- PROVIDED TEXT:
========

It's so important to potentially explore something like going a couple's therapy if you really are like I've tried everything, I don't know what to do, and I am at the end of my wits, but I can't walk away from this relationship. I would suggest going and speaking to an external party and sitting down because maybe it's a
case that you don't have the tools to communicate. Maybe it's the case that you both love each other, you both want this relationship to work, but you're speaking a different language and no one's listening to each other, and like that I often think is like the biggest and hardest thing to overcome. And maybe with the advice and the guidance of someone who is external and who gives you the tools to be able to communicate the and help you to unpack a few things that might be
really helpful for where you guys are at. And I don't often I mean, we answer the questions all the time. We always advocate for like going and getting help if you need it, But very rarely would I say, like,
go and speak to a relationship counselor. But I think you because of the space that you're in where you're like, I don't don't want to leave, but nothing is changing, that is such an unhealthy place to be in that something has to change, and so this would be the last thing to try before having all of the information and going Okay, it's time to walk away.

========

- ENTRIES SHOWN:

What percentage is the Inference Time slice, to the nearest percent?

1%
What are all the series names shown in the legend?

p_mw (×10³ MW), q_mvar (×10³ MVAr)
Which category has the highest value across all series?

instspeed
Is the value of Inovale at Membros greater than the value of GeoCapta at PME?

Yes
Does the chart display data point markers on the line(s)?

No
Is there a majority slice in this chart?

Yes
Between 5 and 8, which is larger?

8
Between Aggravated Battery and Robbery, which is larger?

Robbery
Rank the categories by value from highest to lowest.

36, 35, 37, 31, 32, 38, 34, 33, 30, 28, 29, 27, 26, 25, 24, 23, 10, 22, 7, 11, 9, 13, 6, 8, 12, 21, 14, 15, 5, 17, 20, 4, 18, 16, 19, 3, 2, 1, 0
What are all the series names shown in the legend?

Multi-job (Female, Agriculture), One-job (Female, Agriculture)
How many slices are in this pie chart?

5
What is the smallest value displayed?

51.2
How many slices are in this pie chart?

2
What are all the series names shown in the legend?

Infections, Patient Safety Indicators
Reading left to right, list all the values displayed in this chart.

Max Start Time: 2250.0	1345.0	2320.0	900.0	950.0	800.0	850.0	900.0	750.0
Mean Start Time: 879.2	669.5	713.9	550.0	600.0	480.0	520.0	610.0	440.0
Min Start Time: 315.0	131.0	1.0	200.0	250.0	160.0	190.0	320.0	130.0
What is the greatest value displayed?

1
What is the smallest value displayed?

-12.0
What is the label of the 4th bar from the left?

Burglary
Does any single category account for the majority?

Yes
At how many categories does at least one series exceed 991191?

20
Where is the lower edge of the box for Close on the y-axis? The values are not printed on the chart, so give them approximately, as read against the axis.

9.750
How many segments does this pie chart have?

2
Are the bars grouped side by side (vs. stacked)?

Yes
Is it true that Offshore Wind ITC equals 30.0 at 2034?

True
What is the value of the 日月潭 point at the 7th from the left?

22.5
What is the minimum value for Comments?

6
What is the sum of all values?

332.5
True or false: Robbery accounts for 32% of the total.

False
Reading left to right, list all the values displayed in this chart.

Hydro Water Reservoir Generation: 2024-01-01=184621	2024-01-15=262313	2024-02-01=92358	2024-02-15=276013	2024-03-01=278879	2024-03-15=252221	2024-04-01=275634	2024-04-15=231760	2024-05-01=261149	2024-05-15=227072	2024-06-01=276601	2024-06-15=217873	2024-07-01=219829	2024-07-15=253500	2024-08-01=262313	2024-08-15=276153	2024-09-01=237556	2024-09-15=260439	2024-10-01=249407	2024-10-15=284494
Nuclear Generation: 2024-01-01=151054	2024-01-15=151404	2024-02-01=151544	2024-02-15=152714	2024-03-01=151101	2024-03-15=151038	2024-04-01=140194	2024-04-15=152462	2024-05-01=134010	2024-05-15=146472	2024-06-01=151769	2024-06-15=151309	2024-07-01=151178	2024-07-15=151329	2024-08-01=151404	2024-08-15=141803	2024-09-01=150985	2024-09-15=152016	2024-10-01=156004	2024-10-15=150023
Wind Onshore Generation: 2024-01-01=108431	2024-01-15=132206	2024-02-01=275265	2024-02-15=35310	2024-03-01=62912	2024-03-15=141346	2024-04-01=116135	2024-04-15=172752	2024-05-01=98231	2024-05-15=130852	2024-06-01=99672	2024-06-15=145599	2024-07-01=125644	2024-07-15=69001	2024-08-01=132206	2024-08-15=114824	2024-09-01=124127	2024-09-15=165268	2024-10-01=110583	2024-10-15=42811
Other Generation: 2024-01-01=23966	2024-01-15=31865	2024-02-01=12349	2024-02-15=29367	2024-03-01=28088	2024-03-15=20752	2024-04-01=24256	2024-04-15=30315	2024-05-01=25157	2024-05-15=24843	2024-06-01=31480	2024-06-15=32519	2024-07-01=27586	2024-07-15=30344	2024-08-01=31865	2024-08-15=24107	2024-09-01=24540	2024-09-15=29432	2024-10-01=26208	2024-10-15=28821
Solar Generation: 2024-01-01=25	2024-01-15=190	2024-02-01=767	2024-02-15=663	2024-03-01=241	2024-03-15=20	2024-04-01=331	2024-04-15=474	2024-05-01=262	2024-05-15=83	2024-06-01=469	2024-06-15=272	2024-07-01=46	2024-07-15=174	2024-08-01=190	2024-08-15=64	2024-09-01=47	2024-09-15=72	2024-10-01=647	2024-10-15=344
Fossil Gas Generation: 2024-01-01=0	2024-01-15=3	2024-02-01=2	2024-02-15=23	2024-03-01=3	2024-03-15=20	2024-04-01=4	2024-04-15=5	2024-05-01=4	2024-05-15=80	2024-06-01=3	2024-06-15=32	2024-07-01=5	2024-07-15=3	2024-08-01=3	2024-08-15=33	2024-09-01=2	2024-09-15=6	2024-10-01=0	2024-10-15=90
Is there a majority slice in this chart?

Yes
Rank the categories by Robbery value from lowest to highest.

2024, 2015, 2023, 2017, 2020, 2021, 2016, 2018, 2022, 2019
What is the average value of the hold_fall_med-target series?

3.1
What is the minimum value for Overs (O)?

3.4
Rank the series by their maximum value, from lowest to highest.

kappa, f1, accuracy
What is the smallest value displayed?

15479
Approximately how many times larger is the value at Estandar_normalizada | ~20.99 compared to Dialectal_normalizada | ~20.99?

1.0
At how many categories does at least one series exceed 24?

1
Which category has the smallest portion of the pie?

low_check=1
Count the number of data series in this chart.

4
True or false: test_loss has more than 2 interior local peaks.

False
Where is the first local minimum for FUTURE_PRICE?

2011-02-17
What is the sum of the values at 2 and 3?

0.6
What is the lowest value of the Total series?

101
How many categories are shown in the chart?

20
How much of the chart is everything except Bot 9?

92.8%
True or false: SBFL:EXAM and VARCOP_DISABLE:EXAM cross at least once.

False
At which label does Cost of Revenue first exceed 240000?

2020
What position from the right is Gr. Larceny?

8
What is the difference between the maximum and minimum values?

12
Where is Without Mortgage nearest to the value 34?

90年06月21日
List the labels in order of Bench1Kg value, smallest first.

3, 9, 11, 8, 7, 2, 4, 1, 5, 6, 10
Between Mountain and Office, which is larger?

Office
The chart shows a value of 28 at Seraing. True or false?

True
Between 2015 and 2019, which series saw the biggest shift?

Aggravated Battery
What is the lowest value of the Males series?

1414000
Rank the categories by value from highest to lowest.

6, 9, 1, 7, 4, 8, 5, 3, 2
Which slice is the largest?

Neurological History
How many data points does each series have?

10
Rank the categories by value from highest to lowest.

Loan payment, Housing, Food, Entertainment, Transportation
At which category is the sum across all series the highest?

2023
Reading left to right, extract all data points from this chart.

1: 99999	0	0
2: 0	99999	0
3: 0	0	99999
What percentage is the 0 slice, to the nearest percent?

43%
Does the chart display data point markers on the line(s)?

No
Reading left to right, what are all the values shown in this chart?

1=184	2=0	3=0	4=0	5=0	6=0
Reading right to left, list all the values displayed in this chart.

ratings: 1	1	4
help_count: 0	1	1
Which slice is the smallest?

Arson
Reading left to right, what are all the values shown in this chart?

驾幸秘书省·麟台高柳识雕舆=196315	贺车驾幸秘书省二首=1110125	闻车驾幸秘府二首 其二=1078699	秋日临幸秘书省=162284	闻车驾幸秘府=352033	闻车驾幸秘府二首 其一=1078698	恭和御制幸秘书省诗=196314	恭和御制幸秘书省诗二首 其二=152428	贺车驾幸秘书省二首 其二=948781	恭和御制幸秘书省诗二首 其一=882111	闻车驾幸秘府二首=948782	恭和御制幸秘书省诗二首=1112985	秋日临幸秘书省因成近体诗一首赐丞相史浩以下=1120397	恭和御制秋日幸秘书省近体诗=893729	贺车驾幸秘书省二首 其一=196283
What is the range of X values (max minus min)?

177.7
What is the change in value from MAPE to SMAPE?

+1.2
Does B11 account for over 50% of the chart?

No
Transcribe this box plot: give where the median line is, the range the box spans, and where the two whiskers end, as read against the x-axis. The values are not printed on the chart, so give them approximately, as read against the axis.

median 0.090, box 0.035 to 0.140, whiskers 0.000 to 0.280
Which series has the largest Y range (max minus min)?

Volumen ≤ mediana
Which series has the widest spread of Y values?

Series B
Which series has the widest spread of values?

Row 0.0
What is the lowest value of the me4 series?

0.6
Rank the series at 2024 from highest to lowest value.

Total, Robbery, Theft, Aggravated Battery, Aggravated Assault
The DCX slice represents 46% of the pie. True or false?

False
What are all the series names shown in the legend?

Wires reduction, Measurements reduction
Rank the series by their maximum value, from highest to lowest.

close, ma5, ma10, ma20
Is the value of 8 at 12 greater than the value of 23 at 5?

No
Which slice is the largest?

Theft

========

- WHAT THIS TASK INVOLVES:
Carry on the passage about trying couples therapy before walking away from a relationship, picking up after its final sentence.

- EXERCISE ANSWER:
And you're also doing this from a place of already feeling rejected. So I think when you're already in that place where you're feeling as though any advances you make are being rejected.
It's not a cycle, it's a spiral totally.
You kind of get fearful of having more conversations because you're fearful that that is also going to be rejected. But if you don't have this conversation, firstly, he might not understand and I might be giving too much benefit of the doubt there, But often people they're not very in touch with this type of thing, especially men when
they're twenty four years old. He might not realize how much his rejections of your sexual advances are making you feel like you're not good enough for him, that you're not attractive enough for him, that you're not able to induce this intimacy that you think should be so natural at the age of twenty four.
But also it's fucking cruel, like having a conversation of like, you know, I love you, and I don't feel like we're having enough sex and I want to be having more sex. To be told, you nag me too much about it, and it seems like you're forcing the seductiveness, Like no shit, I'm forcing the seductiveness. I'm trying. I am I've bought sexy laundry like I am trying, and you don't want to try, like you don't want to increase.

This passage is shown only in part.